Responses to Roundtable Questions

 

 

 

Senate Committee on Small Business and Entrepreneurship

“Investing in Small Business: Jumpstarting the Engines of our Economy”

Author: Arnold Baker, Board Member, NBCC

 

1)      How are small businesses or your business doing?

 

After four decades of targeted business development efforts, the New Orleans small, minority and woman owned business community is still primarily comprised of first generation cottage businesses with fewer than ten years of operating experience.  This small business community has traditionally suffered from a lack of available bonding, financing and continuity of work.  When combined with typical small business challenges of limited equity and cash, the ability to take on large more profitable projects is diminished as well. 

 

Hurricane Katrina only exasperated the situation and caused a significant amount of business failures.  It was thought that federal support and rebuilding dollars would initiate and sustain a new generation of more diversified, more capable, and more resilient businesses but that has not occurred.  Again, the lack of available financing resources, this time combined with the deferral of critical infrastructure redevelopment projects and a lack of work continuity in the commercial arena, has not only diminished growth but serves to potentially devastate the surviving small business community. 

 

There is, however, a light at the end of the tunnel as the US Army Corps of Engineers and HUD have recently awarded millions of dollars of infrastructure rebuilding projects.
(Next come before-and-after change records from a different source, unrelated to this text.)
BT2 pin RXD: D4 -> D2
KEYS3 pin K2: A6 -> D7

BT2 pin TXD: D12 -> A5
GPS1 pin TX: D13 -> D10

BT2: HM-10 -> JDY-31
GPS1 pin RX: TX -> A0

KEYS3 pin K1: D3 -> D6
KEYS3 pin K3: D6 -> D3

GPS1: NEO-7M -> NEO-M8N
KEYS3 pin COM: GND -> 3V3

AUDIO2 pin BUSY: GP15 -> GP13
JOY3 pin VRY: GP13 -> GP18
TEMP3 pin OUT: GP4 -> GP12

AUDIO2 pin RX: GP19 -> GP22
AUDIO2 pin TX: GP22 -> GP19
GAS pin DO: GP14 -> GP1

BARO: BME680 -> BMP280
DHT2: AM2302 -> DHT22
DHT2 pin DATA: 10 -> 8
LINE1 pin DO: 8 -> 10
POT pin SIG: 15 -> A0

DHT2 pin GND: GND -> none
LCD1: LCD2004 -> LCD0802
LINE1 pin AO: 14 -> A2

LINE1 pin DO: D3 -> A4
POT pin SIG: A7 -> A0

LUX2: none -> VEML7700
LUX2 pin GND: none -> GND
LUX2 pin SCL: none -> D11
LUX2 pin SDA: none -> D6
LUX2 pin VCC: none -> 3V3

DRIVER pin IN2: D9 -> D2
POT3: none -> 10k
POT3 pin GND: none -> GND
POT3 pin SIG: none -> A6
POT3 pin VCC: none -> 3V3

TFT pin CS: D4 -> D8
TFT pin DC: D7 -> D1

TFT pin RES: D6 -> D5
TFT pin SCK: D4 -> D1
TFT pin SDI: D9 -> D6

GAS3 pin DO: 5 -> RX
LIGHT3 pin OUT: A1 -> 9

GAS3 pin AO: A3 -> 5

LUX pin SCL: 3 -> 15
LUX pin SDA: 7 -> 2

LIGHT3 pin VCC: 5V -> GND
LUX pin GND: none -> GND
We are hopeful that after the infrastructure work has started, industrial and commercial work will follow creating a need and fostering opportunity for small business growth. 

 

2)      What can the SBA do to create opportunities for small businesses?

 

Aggressively enact and enforce the compliance of local, small and minority participation goals while creatively utilizing available contract vehicles like the Alaskan Native American Corporation program to foster and promote local small business inclusion.

 

3)      What can the Federal government and Congress do to spur job creation and grow the economy?

 

The Federal government and Congress must take the brakes off of the infrastructure rebuilding projects in the New Orleans Metropolitan Area which after three years of delays still have not started.  Contracts, again, have been awarded but the great majority of projects have still not been given the notice to proceed.  Billions of dollars of HUD/Housing Authority of New Orleans and USACE and Stafford Act Rebuild projects fall into this category.  The system of inclusion and small business support to build the infrastructure rebuilding projects in the New Orleans Metropolitan Area can then be replicated throughout the nation to jumpstart other regional economies.  Small business development has for the past two decades been the country’s greatest source of new job creation.    

 

4)  Have TARP funds been useful to small businesses?  If not, what can the second round do to truly help?

 

No.  There has been no impact.  The second round must create provision that mandate benefits to small business to include financing and contract inclusion

 

5)  Are there provisions in the House and Senate Stimulus bills that help small businesses?

 

After a quick review, most of the provisions in the House and Senate stimulus bill pay lip service to small businesses but give direct support to the large business community.  Trickle down rarely trickles down.